Nine days after leaving Simonstown, at 0710 on Saturday 22nd November, some 1,000 miles west of Gabon, the observer in the cruiser's Walrus aircraft sighted a suspicious merchant ship to the west. Devonshire immediately altered course to close the position and 50 minutes later the merchant ship was sighted. By this time the aircrewman had given a description of the ship and after consulting the weekly intelligence report and a copy of the 23rd June 1941 issue of Life magazine, it was strongly suspected that the ship was the German armed raider Atlantis , or 'Raider C' as she was known to British Intelligence. The ship's frequent alterations of course deepened suspicions in the minds of those on Devonshire's bridge.

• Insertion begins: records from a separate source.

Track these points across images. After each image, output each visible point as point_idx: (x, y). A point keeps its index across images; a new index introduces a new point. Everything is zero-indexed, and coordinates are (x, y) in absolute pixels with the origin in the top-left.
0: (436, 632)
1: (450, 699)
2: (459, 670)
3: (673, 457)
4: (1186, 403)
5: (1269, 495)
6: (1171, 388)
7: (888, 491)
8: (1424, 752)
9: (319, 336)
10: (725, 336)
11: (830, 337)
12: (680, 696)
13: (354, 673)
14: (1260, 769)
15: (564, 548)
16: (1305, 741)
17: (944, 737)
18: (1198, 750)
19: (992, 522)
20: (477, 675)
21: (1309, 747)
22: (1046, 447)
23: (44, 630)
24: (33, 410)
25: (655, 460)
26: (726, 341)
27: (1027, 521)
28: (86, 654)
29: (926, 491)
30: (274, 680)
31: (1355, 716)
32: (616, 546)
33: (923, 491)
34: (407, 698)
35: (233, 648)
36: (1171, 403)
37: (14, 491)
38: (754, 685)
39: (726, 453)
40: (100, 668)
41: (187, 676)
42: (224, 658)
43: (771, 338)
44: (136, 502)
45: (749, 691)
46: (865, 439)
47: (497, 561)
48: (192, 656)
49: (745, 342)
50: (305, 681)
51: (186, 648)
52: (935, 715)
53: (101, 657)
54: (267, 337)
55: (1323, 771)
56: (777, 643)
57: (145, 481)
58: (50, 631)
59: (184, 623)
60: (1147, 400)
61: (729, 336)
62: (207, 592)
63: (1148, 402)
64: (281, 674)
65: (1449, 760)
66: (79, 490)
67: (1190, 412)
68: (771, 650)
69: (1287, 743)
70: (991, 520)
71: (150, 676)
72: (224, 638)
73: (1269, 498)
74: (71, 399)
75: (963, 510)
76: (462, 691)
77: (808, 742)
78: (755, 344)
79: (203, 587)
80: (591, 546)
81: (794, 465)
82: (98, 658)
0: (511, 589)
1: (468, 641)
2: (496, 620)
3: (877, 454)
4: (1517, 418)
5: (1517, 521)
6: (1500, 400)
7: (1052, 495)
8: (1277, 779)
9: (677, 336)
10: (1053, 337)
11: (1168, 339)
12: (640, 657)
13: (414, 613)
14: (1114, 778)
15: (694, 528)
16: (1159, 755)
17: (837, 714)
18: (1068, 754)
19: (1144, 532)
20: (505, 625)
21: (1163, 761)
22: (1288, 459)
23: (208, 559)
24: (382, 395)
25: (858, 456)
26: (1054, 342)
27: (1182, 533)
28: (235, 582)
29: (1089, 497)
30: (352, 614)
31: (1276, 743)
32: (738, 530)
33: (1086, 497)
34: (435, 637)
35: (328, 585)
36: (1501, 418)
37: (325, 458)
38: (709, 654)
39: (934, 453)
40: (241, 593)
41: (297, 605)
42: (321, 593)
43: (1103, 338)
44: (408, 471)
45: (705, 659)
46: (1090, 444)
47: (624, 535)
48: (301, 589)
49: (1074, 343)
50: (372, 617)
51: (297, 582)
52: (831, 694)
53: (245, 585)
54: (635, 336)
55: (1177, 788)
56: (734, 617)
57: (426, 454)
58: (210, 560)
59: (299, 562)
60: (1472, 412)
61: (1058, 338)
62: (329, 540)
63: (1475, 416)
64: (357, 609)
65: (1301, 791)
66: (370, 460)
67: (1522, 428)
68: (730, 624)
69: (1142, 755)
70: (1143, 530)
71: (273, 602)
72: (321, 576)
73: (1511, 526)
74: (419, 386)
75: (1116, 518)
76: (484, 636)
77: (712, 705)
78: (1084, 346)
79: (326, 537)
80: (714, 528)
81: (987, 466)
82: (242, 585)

On the 22nd November, Atlantis had been ordered to rendezvous with, and fuel, U126, which is what she was doing when found by Devonshire. Although the submarine made an emergency dive there was no escape for Atlantis.
Once Devonshire was within sight of the merchant ship, to frustrate any submarine attack, she manoeuvred to keep a distance of between 12,000 and 18,000 yards away, maintaining a speed of 26 knots with frequent alterations of course. Devonshire signalled the merchantman to stop and to identify herself but no reply was received. Instead she hoisted the 'L' flag meaning, 'Stop, I have something to communicate' and the 'MT' flags meaning, 'My engines are stopped'. Apart from this she refused to answer any signals. At 0837 Devonshire fired two 8-inch salvoes to the left and right of the ship, hoping to provoke either a return of fire or to induce her to abandon ship. At 0840 Atlantis transmitted a raider report in the form 'RRR RRR RRR de Polyphemus', a Dutch merchant ship which, eight weeks earlier, had called at Balboa. By 0934, however, Devonshire had received confirmation that this was false and a minute later, at a range of 17,500 yards, the cruiser opened fire with her main armament. Devonshire's fourth salvo hit Atlantis's No 2 hold, setting it on fire and subsequently blowing up the magazine, and by 0939 Atlantis herself was on fire and sinking. At 1014 there was a heavy explosion and two minutes later the raider sank. With the strong possibility of a U-boat in the area there was no question of stopping to rescue survivors and two days later Devonshire returned to Freetown.
British Submarine Tuna
HMS Tuna (N94) was a T-class submarine of the Royal Navy. She was laid down by Scotts, Greenock and launched on the 10 May 1940. She was equipped with German-built engines and spent her career in World War II in western European waters, in the North Sea and off the west coast of France. She took part in many war patrols and her crew received service medals for the boat's destruction of several U-boats.
As the Tirranna was approaching the Gironde Estuary she was spotted by the British submarine HMS Tuna. HMS Tuna was on patrol in the area, and sent 3 torpedoes into Tirranna, sinking her. Of the 292 people on board, 87 died, among them nine British. The survivors spent 3-4 hours clinging to debris before they were eventually rescued by German vessels.